Do you have evidence for this? Was there a case in the past where a very complicated law was passed, and someone made an argument that read in isolation a few individual sections of it said X, but that in the larger context of the bill (and the debate that had preceded it) it seemed likely that the intent of those sections was Y – and Richard Parker came along and argued strenuously that the precise letter of the law had to be followed, and thus X should be implemented?

Because if not, then you’re basically just making shit up.

It’s one thing (and almost certainly an accurate thing) to say that the SDMB as a whole, being as liberal as it is, is having a reaction to this whole issue that is informed not by an SDMB-wide consensus on the precise role of judicial review but on an SDMB-wide consensus of Obamacare-good-Republicans-bad. But that doesn’t give you grounds to focus that accusation on one individual.

FWIW, the latest hot thing in employee benefits is “private exchanges”, set up by consulting firms and marketed to employers. My company has one that it’s pushing like mad and the other big consulting firms are doing the same.

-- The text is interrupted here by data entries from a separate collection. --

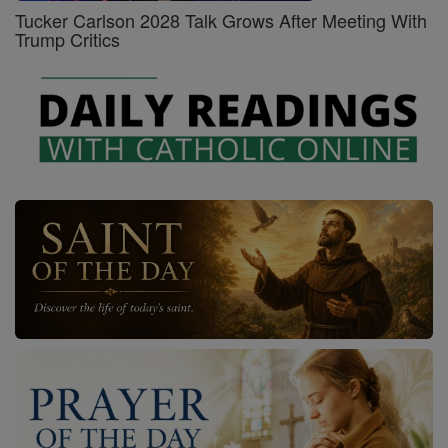
Tucker Carlson 2028 Talk Grows After Meeting With
Trump Critics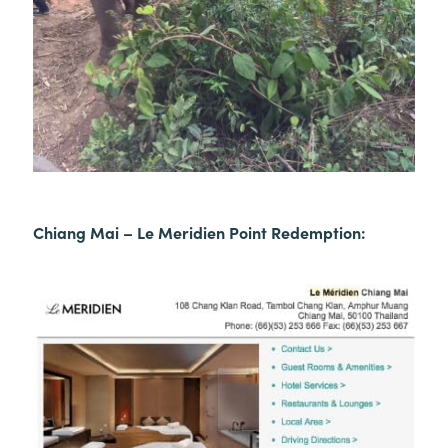
Chiang Mai – Le Meridien Point Redemption: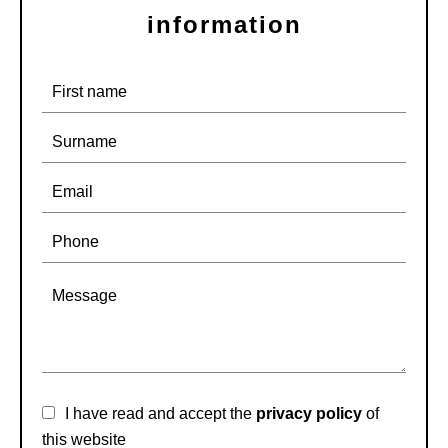
information
I have read and accept the
privacy policy
of
this website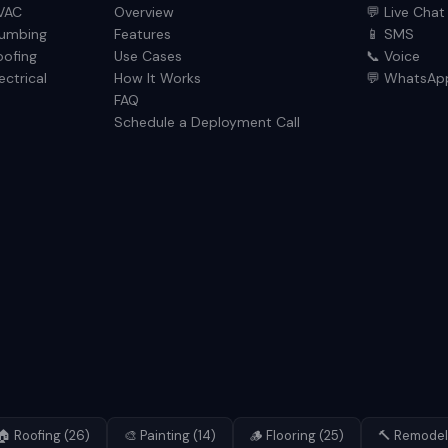
VAC
Overview
💬 Live Chat
lumbing
Features
📱 SMS
oofing
Use Cases
📞 Voice
ectrical
How It Works
💬 WhatsAp
FAQ
Schedule a Deployment Call
🏠
Roofing
(
26
)
🎨
Painting
(
14
)
🪵
Flooring
(
25
)
🔨
Remodel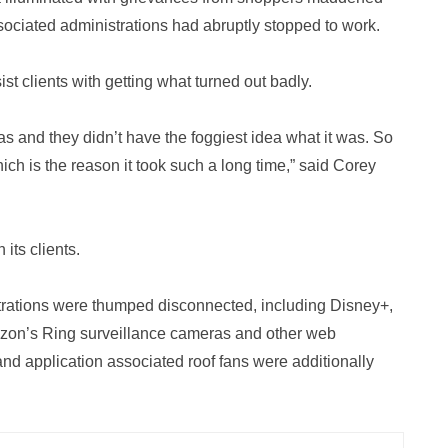
ociated administrations had abruptly stopped to work.
ist clients with getting what turned out badly.
as and they didn’t have the foggiest idea what it was. So
hich is the reason it took such a long time,” said Corey
its clients.
strations were thumped disconnected, including Disney+,
zon’s Ring surveillance cameras and other web
 and application associated roof fans were additionally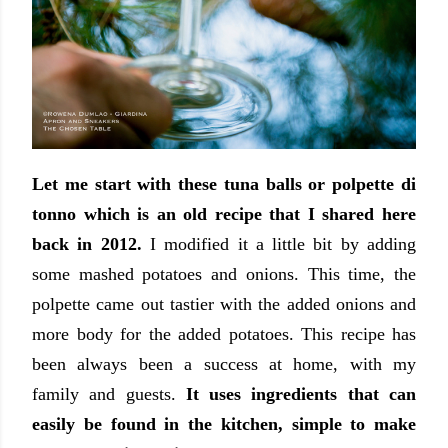
Let me start with these tuna balls or polpette di
tonno which is an old recipe that I shared here
back in 2012.
I modified it a little bit by adding
some mashed potatoes and onions. This time, the
polpette came out tastier with the added onions and
more body for the added potatoes. This recipe has
been always been a success at home, with my
family and guests.
It uses ingredients that can
easily be found in the kitchen, simple to make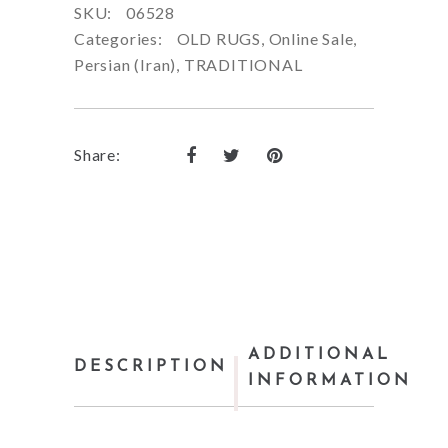
SKU:
06528
Categories:
OLD RUGS
,
Online Sale
,
Persian (Iran)
,
TRADITIONAL
Share:
ADDITIONAL
DESCRIPTION
INFORMATION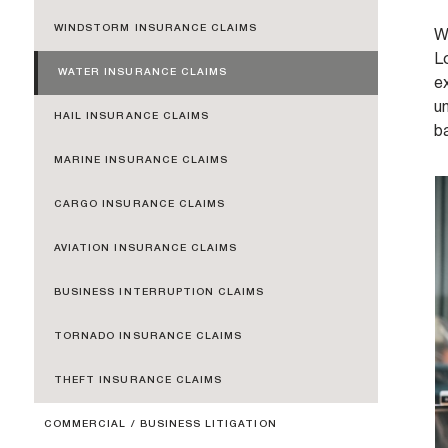
WINDSTORM INSURANCE CLAIMS
Wa
Lo
WATER INSURANCE CLAIMS
e
un
HAIL INSURANCE CLAIMS
b
MARINE INSURANCE CLAIMS
CARGO INSURANCE CLAIMS
AVIATION INSURANCE CLAIMS
BUSINESS INTERRUPTION CLAIMS
TORNADO INSURANCE CLAIMS
THEFT INSURANCE CLAIMS
COMMERCIAL / BUSINESS LITIGATION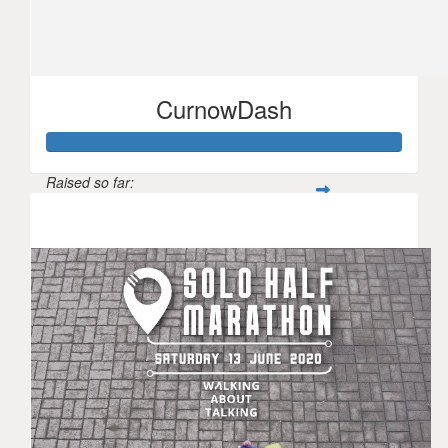
CurnowDash
Raised so far:
$2,379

Hard to predict for sure what will happen. But so far they’re going quite well and they may be coming soon to your employer.

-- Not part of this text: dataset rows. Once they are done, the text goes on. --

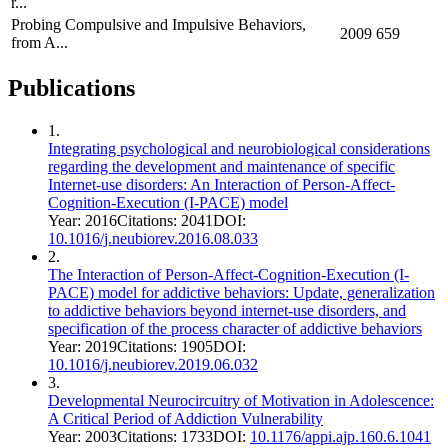
r...
Probing Compulsive and Impulsive Behaviors,
2009
659
from A...
Publications
1
.
Integrating psychological and neurobiological considerations
regarding the development and maintenance of specific
Internet-use disorders: An Interaction of Person-Affect-
Cognition-Execution (I-PACE) model
Year:
2016
Citations:
2041
DOI:
10.1016/j.neubiorev.2016.08.033
2
.
The Interaction of Person-Affect-Cognition-Execution (I-
PACE) model for addictive behaviors: Update, generalization
to addictive behaviors beyond internet-use disorders, and
specification of the process character of addictive behaviors
Year:
2019
Citations:
1905
DOI:
10.1016/j.neubiorev.2019.06.032
3
.
Developmental Neurocircuitry of Motivation in Adolescence:
A Critical Period of Addiction Vulnerability
Year:
2003
Citations:
1733
DOI:
10.1176/appi.ajp.160.6.1041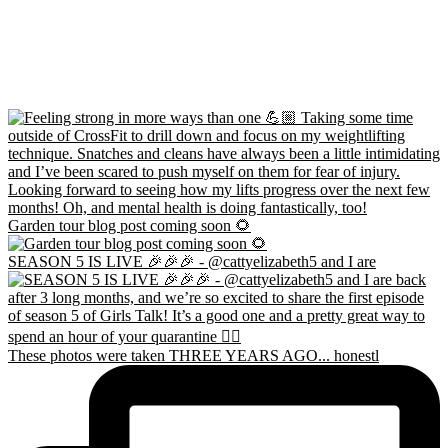
Garden tour blog post coming soon 🌻
SEASON 5 IS LIVE 🎉🎉🎉 - @cattyelizabeth5 and I are
These photos were taken THREE YEARS AGO... honestl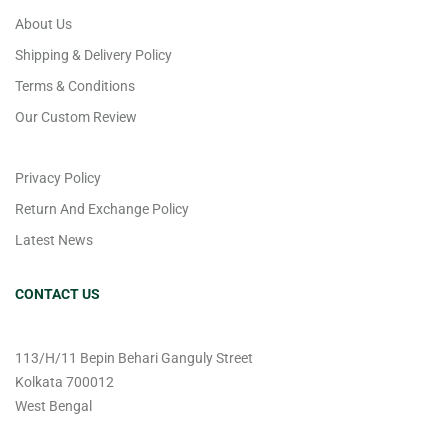
About Us
Shipping & Delivery Policy
Terms & Conditions
Our Custom Review
Privacy Policy
Return And Exchange Policy
Latest News
CONTACT US
113/H/11 Bepin Behari Ganguly Street
Kolkata 700012
West Bengal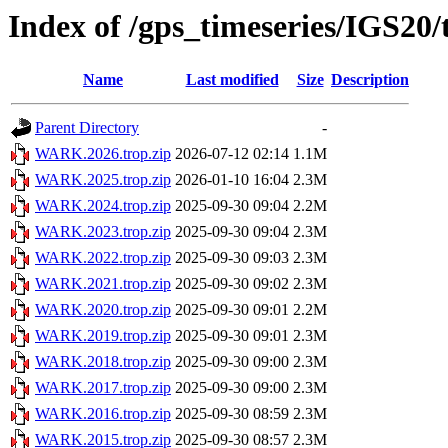
Index of /gps_timeseries/IGS2
Name
Last modified
Size
Description
Parent Directory
-
WARK.2026.trop.zip
2026-07-12 02:14
1.1M
WARK.2025.trop.zip
2026-01-10 16:04
2.3M
WARK.2024.trop.zip
2025-09-30 09:04
2.2M
WARK.2023.trop.zip
2025-09-30 09:04
2.3M
WARK.2022.trop.zip
2025-09-30 09:03
2.3M
WARK.2021.trop.zip
2025-09-30 09:02
2.3M
WARK.2020.trop.zip
2025-09-30 09:01
2.2M
WARK.2019.trop.zip
2025-09-30 09:01
2.3M
WARK.2018.trop.zip
2025-09-30 09:00
2.3M
WARK.2017.trop.zip
2025-09-30 09:00
2.3M
WARK.2016.trop.zip
2025-09-30 08:59
2.3M
WARK.2015.trop.zip
2025-09-30 08:57
2.3M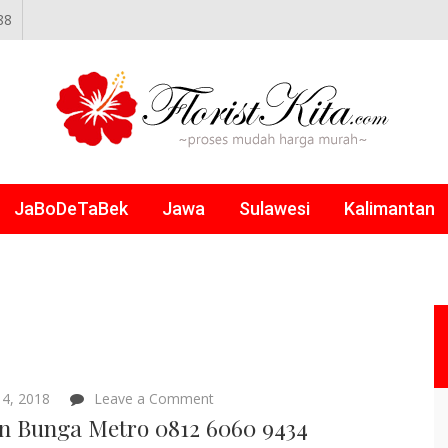
88
NLINE
JaBoDeTaBek
Jawa
Sulawesi
Kalimantan
on
4, 2018
Leave a Comment
Papan
n Bunga Metro 0812 6060 9434
Bunga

I agree. Definitely appreciate RP’s contribution to understanding this issue.

The problem is that this is a really bad case for you to be using to advance that campaign.

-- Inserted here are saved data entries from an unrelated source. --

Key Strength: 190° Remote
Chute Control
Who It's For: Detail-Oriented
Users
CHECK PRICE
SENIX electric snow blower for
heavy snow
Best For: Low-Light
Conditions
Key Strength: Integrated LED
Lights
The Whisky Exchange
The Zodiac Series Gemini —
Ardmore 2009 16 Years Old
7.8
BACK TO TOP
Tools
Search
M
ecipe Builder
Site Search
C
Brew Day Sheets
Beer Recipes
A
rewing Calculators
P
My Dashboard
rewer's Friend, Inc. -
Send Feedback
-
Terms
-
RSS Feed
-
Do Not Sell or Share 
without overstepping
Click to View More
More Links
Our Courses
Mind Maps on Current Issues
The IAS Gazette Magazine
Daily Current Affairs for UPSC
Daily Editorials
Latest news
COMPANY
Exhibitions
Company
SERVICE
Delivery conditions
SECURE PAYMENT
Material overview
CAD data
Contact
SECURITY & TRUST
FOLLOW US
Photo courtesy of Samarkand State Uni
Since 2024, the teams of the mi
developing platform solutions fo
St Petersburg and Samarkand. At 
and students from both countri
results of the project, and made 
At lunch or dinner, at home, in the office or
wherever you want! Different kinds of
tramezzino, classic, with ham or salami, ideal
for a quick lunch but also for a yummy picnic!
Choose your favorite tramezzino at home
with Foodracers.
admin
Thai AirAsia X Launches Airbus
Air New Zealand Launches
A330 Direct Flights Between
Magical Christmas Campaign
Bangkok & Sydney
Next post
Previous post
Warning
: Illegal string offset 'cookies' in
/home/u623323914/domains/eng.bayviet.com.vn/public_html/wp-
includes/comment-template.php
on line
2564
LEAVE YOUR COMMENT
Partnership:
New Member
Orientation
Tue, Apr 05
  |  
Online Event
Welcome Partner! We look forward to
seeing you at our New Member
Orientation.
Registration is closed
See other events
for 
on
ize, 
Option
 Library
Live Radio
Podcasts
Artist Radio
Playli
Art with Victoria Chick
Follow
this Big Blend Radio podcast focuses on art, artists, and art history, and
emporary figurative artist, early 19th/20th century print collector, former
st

I agree with you that judges shouldn’t be making free-form social policy and I agree that many posters on this board have wrong-headed views about the judiciary.

But this case is not an example of that. You apparently think the statute is crystal clear, and only judicial activist could see it any other way. But it isn’t clear. It’s ugly, and contradictory, and ambiguous. And Chevron deference should mean that the Administration wins, even if you don’t account for legislative purpose (and if you do, the answer is only more obvious).

This isn’t true, and I’d like to think you’re just angry and don’t really believe it. I stated the proper standard for evaluating this case before the district court even decided it and every jurist to hear the case so far has agreed with my statement of the standard.

As much as you would like it to be, the disagreement between the parties in this case is not about whether language trumps purpose or whether the text trumps social policy. It is how best to read an unclear statute. Or, more precisely, whether the agency tasked with reading it has offered one of many possible reasonable readings.

Wholly agree, and its not just because I got so sick of Bricker smacking people upside the head with his law degree! Nosir! Well, OK, maybe a little…

This isn’t how it’s coming across at all. RP definitley has his own views, but the legal arguments presented here, and in the posting history I’m aware of, have never been made in the spirit you are accusing him of.

Consider that it is possible for him to share your view on the role of the judiciary and come to the same conclusion he has.

**
Chevron Deference**

OK, so its not about needless respect for corporate running dog jackals of the ruling class. Good!